O tempo que restava era mais do que suficiente para terminar a leitura de todos os livros na sua escrivaninha e, talvez mais importante, fazer algumas alterações na pintura que começou hoje.
Saindo do quarto, Miguel foi para o refeitório e fez sua refeição junto aos servos, como de costume. Ao voltar para o quarto, releu os livros que já havia finalizado, pois sabia que antes de hoje sua mente não estava no seu máximo, e a diferença entre antes e depois era gritante. O conhecimento foi processado e assimilado de forma muito mais rápida, e houve detalhes que antes passavam despercebidos, mas que no futuro teriam tornado sua progressão impossível.
Se havia algo diferente sobre a situação, era que Miguel não possuía mais um rosto sério e formal. Um leve sorriso agora sempre acompanhava sua expressão, junto com uma tranquilidade reconfortante.
No grande esquema do Cosmos, o avanço de Miguel poderia ser considerado insignificante. Mesmo com todo o progresso que fez até agora, ele ainda não conseguiu alcançar o Reino do Espírito Desperto. E mesmo que tivesse, as pessoas mais poderosas nem ao menos consideram este estágio como o verdadeiro cultivo.
Contudo, para Miguel, o avanço atual foi o mais significativo que já teve.

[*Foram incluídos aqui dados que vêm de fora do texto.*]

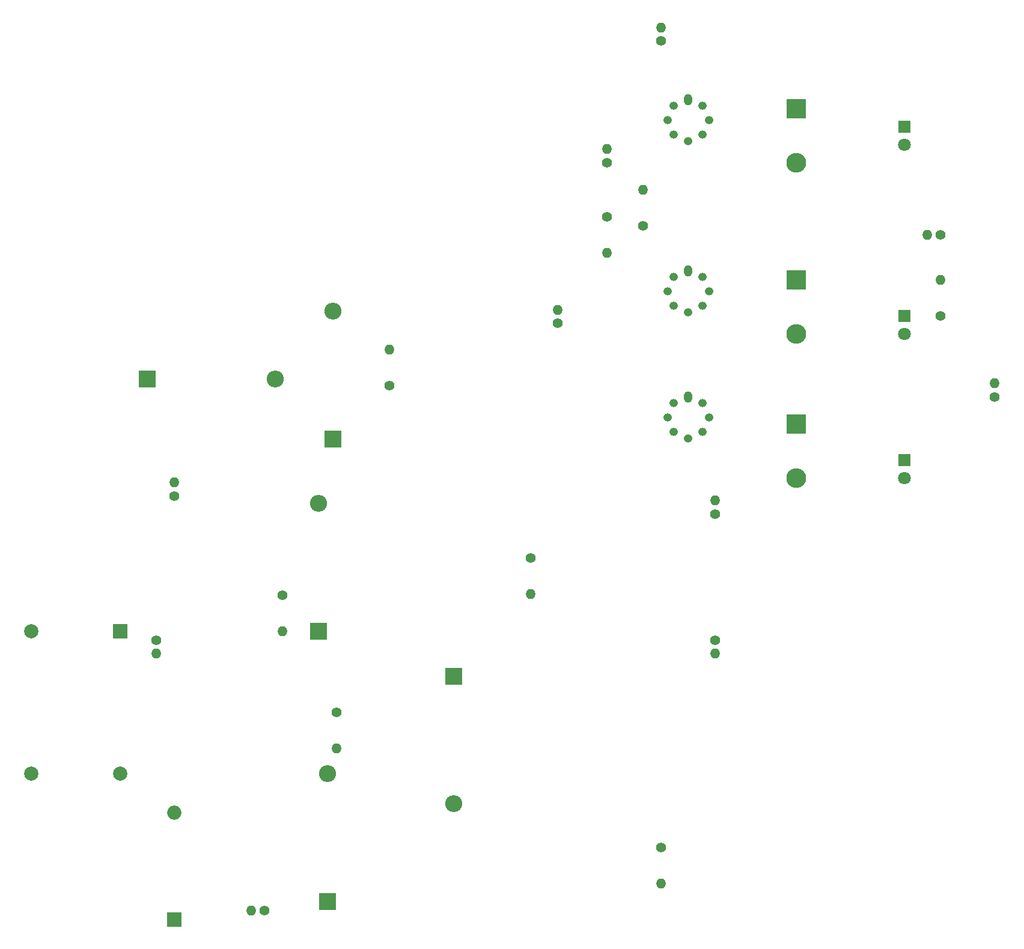
<source format=gbr>
%TF.GenerationSoftware,KiCad,Pcbnew,(5.1.10)-1*%
%TF.CreationDate,2021-06-04T17:59:31+02:00*%
%TF.ProjectId,_Real_EEE3088Project,5f526561-6c5f-4454-9545-333038385072,rev?*%
%TF.SameCoordinates,Original*%
%TF.FileFunction,Soldermask,Bot*%
%TF.FilePolarity,Negative*%
%FSLAX46Y46*%
G04 Gerber Fmt 4.6, Leading zero omitted, Abs format (unit mm)*
G04 Created by KiCad (PCBNEW (5.1.10)-1) date 2021-06-04 17:59:31*
%MOMM*%
%LPD*%
G01*
G04 APERTURE LIST*
%ADD10R,1.800000X1.800000*%
%ADD11C,1.800000*%
%ADD12O,2.400000X2.400000*%
%ADD13R,2.400000X2.400000*%
%ADD14R,2.000000X2.000000*%
%ADD15C,2.000000*%
%ADD16O,2.000000X2.000000*%
%ADD17R,2.800000X2.800000*%
%ADD18O,2.800000X2.800000*%
%ADD19O,1.200000X1.200000*%
%ADD20O,1.200000X1.600000*%
%ADD21O,1.400000X1.400000*%
%ADD22C,1.400000*%
G04 APERTURE END LIST*
D10*
%TO.C,LED3*%
X181610000Y-38100000D03*
D11*
X181610000Y-40640000D03*
%TD*%
D12*
%TO.C,C3*%
X99060000Y-91220000D03*
D13*
X99060000Y-109220000D03*
%TD*%
D14*
%TO.C,L1*%
X71120000Y-109220000D03*
D15*
X71120000Y-129320000D03*
X58620000Y-109220000D03*
X58620000Y-129320000D03*
%TD*%
D14*
%TO.C,C1*%
X78740000Y-149860000D03*
D16*
X78740000Y-134860000D03*
%TD*%
D13*
%TO.C,C2*%
X101060001Y-82144999D03*
D12*
X101060001Y-64144999D03*
%TD*%
D13*
%TO.C,C4*%
X118110000Y-115570000D03*
D12*
X118110000Y-133570000D03*
%TD*%
D13*
%TO.C,C5*%
X74930000Y-73660000D03*
D12*
X92930000Y-73660000D03*
%TD*%
%TO.C,C6*%
X100330000Y-129320000D03*
D13*
X100330000Y-147320000D03*
%TD*%
D17*
%TO.C,D1*%
X166370000Y-80010000D03*
D18*
X166370000Y-87630000D03*
%TD*%
%TO.C,D2*%
X166370000Y-67310000D03*
D17*
X166370000Y-59690000D03*
%TD*%
%TO.C,D3*%
X166370000Y-35560000D03*
D18*
X166370000Y-43180000D03*
%TD*%
D10*
%TO.C,LED1*%
X181610000Y-85090000D03*
D11*
X181610000Y-87630000D03*
%TD*%
%TO.C,LED2*%
X181610000Y-67310000D03*
D10*
X181610000Y-64770000D03*
%TD*%
D19*
%TO.C,OP1*%
X153194752Y-77055248D03*
X154050000Y-79120000D03*
X153194752Y-81184752D03*
X151130000Y-82040000D03*
X149065248Y-81184752D03*
X148210000Y-79120000D03*
X149065248Y-77055248D03*
D20*
X151130000Y-76200000D03*
%TD*%
%TO.C,OP2*%
X151130000Y-58420000D03*
D19*
X149065248Y-59275248D03*
X148210000Y-61340000D03*
X149065248Y-63404752D03*
X151130000Y-64260000D03*
X153194752Y-63404752D03*
X154050000Y-61340000D03*
X153194752Y-59275248D03*
%TD*%
D20*
%TO.C,OP3*%
X151130000Y-34290000D03*
D19*
X149065248Y-35145248D03*
X148210000Y-37210000D03*
X149065248Y-39274752D03*
X151130000Y-40130000D03*
X153194752Y-39274752D03*
X154050000Y-37210000D03*
X153194752Y-35145248D03*
%TD*%
D21*
%TO.C,R1*%
X89540000Y-148590000D03*
D22*
X91440000Y-148590000D03*
%TD*%
%TO.C,R2*%
X76200000Y-110490000D03*
D21*
X76200000Y-112390000D03*
%TD*%
D22*
%TO.C,R3*%
X154940000Y-110490000D03*
D21*
X154940000Y-112390000D03*
%TD*%
D22*
%TO.C,R4*%
X101600000Y-120650000D03*
D21*
X101600000Y-125730000D03*
%TD*%
D22*
%TO.C,R5*%
X93980000Y-104140000D03*
D21*
X93980000Y-109220000D03*
%TD*%
D22*
%TO.C,R6*%
X128985001Y-98944999D03*
D21*
X128985001Y-104024999D03*
%TD*%
%TO.C,R7*%
X109055001Y-69534999D03*
D22*
X109055001Y-74614999D03*
%TD*%
D21*
%TO.C,R8*%
X132745001Y-63924999D03*
D22*
X132745001Y-65824999D03*
%TD*%
D21*
%TO.C,R9*%
X78740000Y-88270000D03*
D22*
X78740000Y-90170000D03*
%TD*%
D21*
%TO.C,R10*%
X194310000Y-74300000D03*
D22*
X194310000Y-76200000D03*
%TD*%
%TO.C,R11*%
X154940000Y-92710000D03*
D21*
X154940000Y-90810000D03*
%TD*%
%TO.C,R12*%
X147320000Y-144780000D03*
D22*
X147320000Y-139700000D03*
%TD*%
D21*
%TO.C,R13*%
X186690000Y-59690000D03*
D22*
X186690000Y-64770000D03*
%TD*%
%TO.C,R14*%
X139700000Y-50800000D03*
D21*
X139700000Y-55880000D03*
%TD*%
%TO.C,R15*%
X144780000Y-46990000D03*
D22*
X144780000Y-52070000D03*
%TD*%
%TO.C,R16*%
X186690000Y-53340000D03*
D21*
X184790000Y-53340000D03*
%TD*%
D22*
%TO.C,R17*%
X139700000Y-43180000D03*
D21*
X139700000Y-41280000D03*
%TD*%
%TO.C,R18*%
X147320000Y-24130000D03*
D22*
X147320000Y-26030000D03*
%TD*%
M02*

</source>
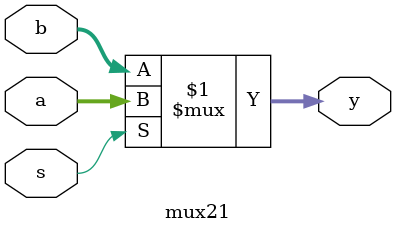
<source format=sv>
module mux21 #(parameter N = 32) (a, b, s, y);
	input logic [N-1:0] a, b;
	input logic s;
	output logic [N-1:0] y;
	assign y = s ? a : b;
endmodule
</source>
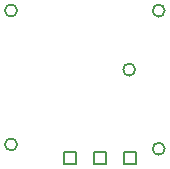
<source format=gbr>
G04*
G04 #@! TF.GenerationSoftware,Altium Limited,Altium Designer,24.1.2 (44)*
G04*
G04 Layer_Color=2752767*
%FSLAX44Y44*%
%MOMM*%
G71*
G04*
G04 #@! TF.SameCoordinates,A2382F87-94EC-413F-B423-03D83E9679FE*
G04*
G04*
G04 #@! TF.FilePolarity,Positive*
G04*
G01*
G75*
%ADD11C,0.1270*%
%ADD25C,0.1693*%
D11*
X94920Y19920D02*
Y30080D01*
X105080D01*
Y19920D01*
X94920D01*
X69520D02*
Y30080D01*
X79680D01*
Y19920D01*
X69520D01*
X120320D02*
Y30080D01*
X130480D01*
Y19920D01*
X120320D01*
D25*
X30080Y36685D02*
G03*
X30080Y36685I-5080J0D01*
G01*
X155080Y33012D02*
G03*
X155080Y33012I-5080J0D01*
G01*
Y150000D02*
G03*
X155080Y150000I-5080J0D01*
G01*
X30080D02*
G03*
X30080Y150000I-5080J0D01*
G01*
X130080Y100000D02*
G03*
X130080Y100000I-5080J0D01*
G01*
M02*

</source>
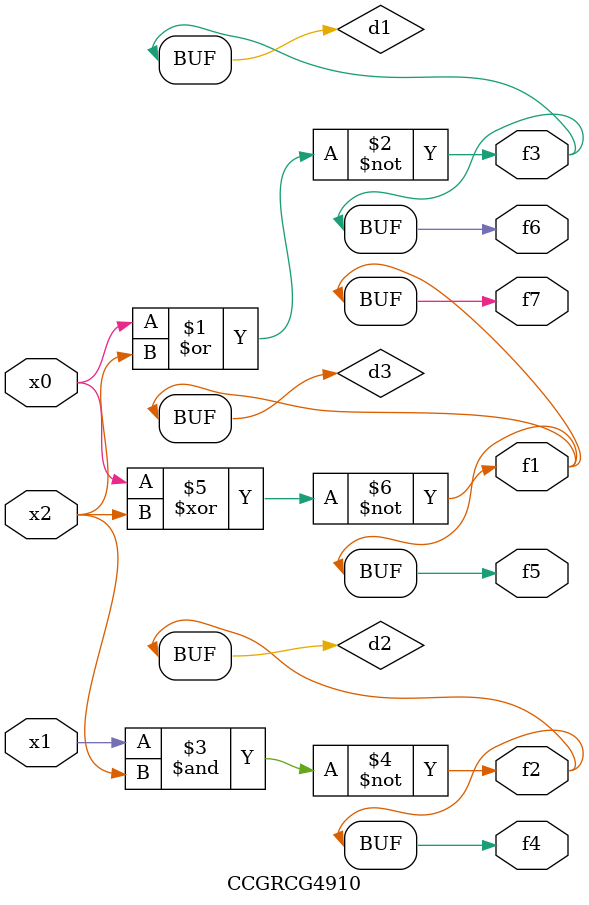
<source format=v>
module CCGRCG4910(
	input x0, x1, x2,
	output f1, f2, f3, f4, f5, f6, f7
);

	wire d1, d2, d3;

	nor (d1, x0, x2);
	nand (d2, x1, x2);
	xnor (d3, x0, x2);
	assign f1 = d3;
	assign f2 = d2;
	assign f3 = d1;
	assign f4 = d2;
	assign f5 = d3;
	assign f6 = d1;
	assign f7 = d3;
endmodule

</source>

A transformação em sua mentalidade foi um ponto de virada que mudou parte de seu Espírito, refletindo-se em suas decisões. Quem sabe essa foi a chave para Miguel aceitar a esperança que existe dentro de seu coração e começar a acreditar que a sensação de ser observado é apenas uma paranoia causada por seus traumas. Talvez, ele realmente tenha recebido uma segunda chance.